Interesting, John M – I remember it the other way – remarkably favorable overall but with the dry remark about silence in the shape of 15 books.
Must look it up.
True, but it seemed to be intended as a compliment in the context of the article. The fact that the book (The Great Transformation, not The Case for God as I erroneously said earlier) is not scholarly is not seen as a mark against it.
But he is critical. Strathern worries that her views are unusual and possibly unpalatable to “ordinary people of faith”. Also, it seems to go against received opinion in a minor cottage industry of scholars like Karl Jaspers who view the Axial Age as a function of “the transcendentalist breakthrough” (whatever that means).
And then he cleans up after her in taking an “analytical approach”, because he claims that though the work is laudable as “cognitive digestion” which achieves some “comparative frisson”, it doesn’t succeed at getting to the whys and wherefores of the Axial Age. In particular, he objects that her sense of “transcendence” is terribly weak, and threatens to encompass folks like Socrates and the secular humanists.
Here is a nice quote on the subject of her reverent silence (which is fun to lift from context): “If the transcendent is dumb, people will itch to speak for it”.
Ah, you’re right.

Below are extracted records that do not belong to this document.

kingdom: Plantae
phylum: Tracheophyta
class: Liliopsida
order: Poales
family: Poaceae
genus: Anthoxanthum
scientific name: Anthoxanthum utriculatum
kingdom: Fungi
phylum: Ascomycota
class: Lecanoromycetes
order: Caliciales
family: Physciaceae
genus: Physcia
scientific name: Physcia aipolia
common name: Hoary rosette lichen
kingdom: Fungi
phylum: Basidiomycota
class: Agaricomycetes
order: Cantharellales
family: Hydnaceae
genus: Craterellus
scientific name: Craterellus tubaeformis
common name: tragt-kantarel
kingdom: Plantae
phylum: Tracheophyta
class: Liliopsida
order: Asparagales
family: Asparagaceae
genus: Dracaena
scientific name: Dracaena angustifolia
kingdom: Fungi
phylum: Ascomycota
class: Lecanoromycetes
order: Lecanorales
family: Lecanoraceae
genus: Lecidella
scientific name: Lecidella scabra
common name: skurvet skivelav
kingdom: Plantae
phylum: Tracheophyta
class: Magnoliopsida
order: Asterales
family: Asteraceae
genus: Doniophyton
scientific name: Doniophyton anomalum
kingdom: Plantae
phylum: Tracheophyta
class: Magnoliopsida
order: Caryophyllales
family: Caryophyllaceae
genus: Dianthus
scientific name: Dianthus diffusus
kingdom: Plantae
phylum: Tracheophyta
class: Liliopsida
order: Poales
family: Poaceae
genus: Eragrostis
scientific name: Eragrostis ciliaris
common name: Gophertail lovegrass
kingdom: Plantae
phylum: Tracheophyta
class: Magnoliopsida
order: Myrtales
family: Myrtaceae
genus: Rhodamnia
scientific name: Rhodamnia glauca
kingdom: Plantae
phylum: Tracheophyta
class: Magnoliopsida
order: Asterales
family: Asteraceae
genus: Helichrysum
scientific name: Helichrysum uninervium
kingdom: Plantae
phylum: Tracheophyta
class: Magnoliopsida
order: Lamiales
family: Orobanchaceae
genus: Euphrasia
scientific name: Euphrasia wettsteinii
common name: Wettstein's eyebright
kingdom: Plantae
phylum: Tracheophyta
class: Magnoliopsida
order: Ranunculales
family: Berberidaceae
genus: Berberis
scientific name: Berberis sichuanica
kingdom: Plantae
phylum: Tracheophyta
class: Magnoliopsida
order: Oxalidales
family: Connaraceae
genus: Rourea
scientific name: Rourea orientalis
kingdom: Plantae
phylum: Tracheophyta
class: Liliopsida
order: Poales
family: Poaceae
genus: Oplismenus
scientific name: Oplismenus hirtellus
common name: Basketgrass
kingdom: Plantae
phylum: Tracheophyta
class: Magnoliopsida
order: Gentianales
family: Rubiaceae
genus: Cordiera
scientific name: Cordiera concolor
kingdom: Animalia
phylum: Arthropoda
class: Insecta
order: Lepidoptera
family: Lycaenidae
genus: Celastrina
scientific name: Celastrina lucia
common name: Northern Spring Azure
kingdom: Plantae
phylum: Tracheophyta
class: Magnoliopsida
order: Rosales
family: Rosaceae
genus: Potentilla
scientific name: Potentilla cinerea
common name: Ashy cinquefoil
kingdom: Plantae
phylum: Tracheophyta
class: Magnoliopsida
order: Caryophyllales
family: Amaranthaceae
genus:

I remembered the opening sentence better than the review as a whole. Mind you, the extended poker-faced exegesis does give the impression that he takes it seriously – but then he gets into the super-dry part.
The religious state is exactly that of Alice after hearing the nonsense poem “Jabberwocky”: “Somehow it seems to fill my head with ideas – only I don’t exactly know what they are.” If Alice puts on a dog collar, she will be at one with the tradition.
Cross-post! The above was in reply to John M, about Blackburn’s review.
Interesting about the review. The trouble with The Case for God is that it’s not just non-scholarly, it’s anti-scholarly. At least that’s how it strikes me. Anti partly because her claims are highly tendentious and she makes it impossible to check most of her sources. That’s a bad combination. It’s fundamentally unfair.